Missiles have been known in which air intakes placed on the airframe contour on the outside are extended in the form of wake shafts to the tail of the missile primarily for fluidic reasons. If not used for other purposes, these wake shafts may be used for the installation of elements of the vane motor.

SUMMARY AND OBJECTS OF THE INVENTION

Based on a configuration of this type with four radially arranged, separately pivotable vanes and with two wake shafts in the area of the two lower vanes, the primary object of the present invention is to provide a guided missile with ram jet drive, whose vane control system is integrated within the airframe in the best possible manner and fully meets the predetermined requirements, e.g., in terms of the accuracy and speed of control, even under extreme mechanical and thermal conditions.

According to the invention, a guided missile with ram jet drive, especially for military applications, is provided with an engine occupying the cross section of its airframe extensively or completely, with two air intakes placed on the airframe contour on the outside in the lower area of the airframe. These air intakes are extended with wake shafts to the tail of the missile. The tail plane comprises four radially arranged, separately pivotable vanes, preferably in the form of a rectangular diagonal cross. The shafts of the lower two vanes lead into the interior of the wake shafts. A rigid wing arrangement is provided in the middle to front area of the missile. One drive unit, with linear control movement, is provided for each vane. Two of the four drive units are arranged offset in relation to one another in the longitudinal and circumferential directions of the said guided missile in each of two wake shafts with longitudinally oriented direction of movement. Each vane has a linkage articulation point at a spaced location from its pivot axis. The kinematic connection from the drive unit to the linkage articulation point of each of the two lower vanes is formed by a coupling rod with one drag joint or ball joint each at both ends (at the joint end). The kinematic connection from the drive unit to the linkage articulation point of each of the two upper vanes is formed by a double lever pivotable around an axis and a coupling rod with a ball joint each at both ends.

Exercise data:
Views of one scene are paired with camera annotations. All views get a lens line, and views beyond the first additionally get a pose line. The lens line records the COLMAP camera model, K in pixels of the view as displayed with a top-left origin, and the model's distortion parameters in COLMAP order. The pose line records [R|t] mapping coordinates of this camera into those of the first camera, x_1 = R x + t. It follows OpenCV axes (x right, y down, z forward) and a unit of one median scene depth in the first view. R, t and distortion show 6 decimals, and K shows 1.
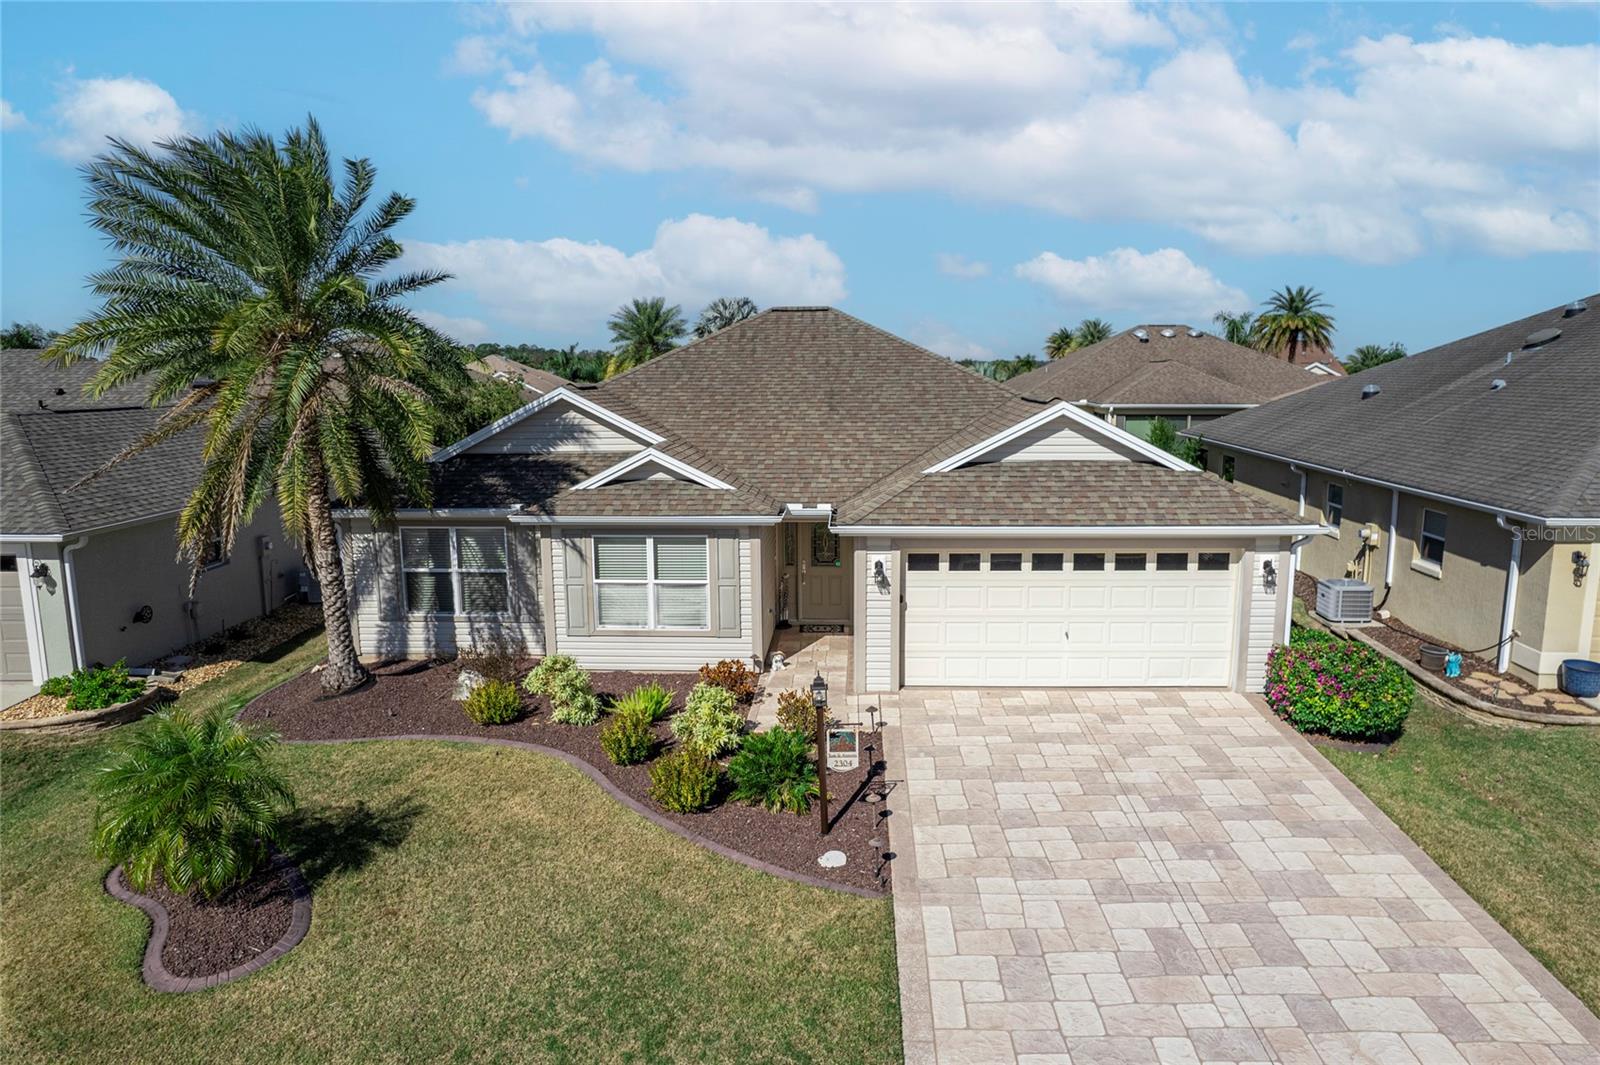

Requirement: Please resume the passage on the missile vane control system from its last sentence. The data above are separate from the text on the missile vane control system.

Answer to this problem:
The four drive units with linear control movement for the four vanes are arranged locally concentrated in pairs in the two wake shafts, wherein the double offset--in the longitudinal and circumferential directions of the missile--additionally offers advantages in terms of space engineering. It is thus possible to use sufficiently large/powerful drives, which do not have to be integrated within the airframe itself.

The kinematic connection between the drive and the vane is performed via relatively simple, stable, and space-saving linkages with a small number of bearings and joints, wherein a defined linkage articulation point is provided at each vane.

The linkages for the two lower vanes, comprising a coupling rod with two joints each, are also completely integrated within the wake shafts, like the drive units.

The linkages for the two upper vanes comprise two articulated elements each, namely, a pivotably mounted double lever and a coupling rod with three-dimensionally movable joints. They lead out of the wake shafts and are adapted up to the vanes to the three-dimensional, essentially cylindrical airframe contour.

The drive units are preferably electromechanical motor-gear units, preferably formed as brushless d.c. motors with roll spindle drives. The two drive units for the lower vanes may be arranged in front of the two drive units for the upper vanes, i.e., at a greater distance in front of the plane spanned by the vane pivot axes (R1, R2). The vane linkages for the lower vanes (one coupling rod each) may be adapted in terms of their rigidity, i.e., in terms of their force-deformation characteristics, to the vane linkages for the upper vanes (one double lever each and one coupling rod).

The coupling rods for the lower vanes may be provided with fork head-like joint ends with parallel joint axes.

Each double lever of the linkages for the upper vanes surrounds the nut of a roll spindle drive with a forked end each and accommodates joint pins fastened at the nut in elongated hole-like connecting links with sliding blocks. The nut is secured against rotation.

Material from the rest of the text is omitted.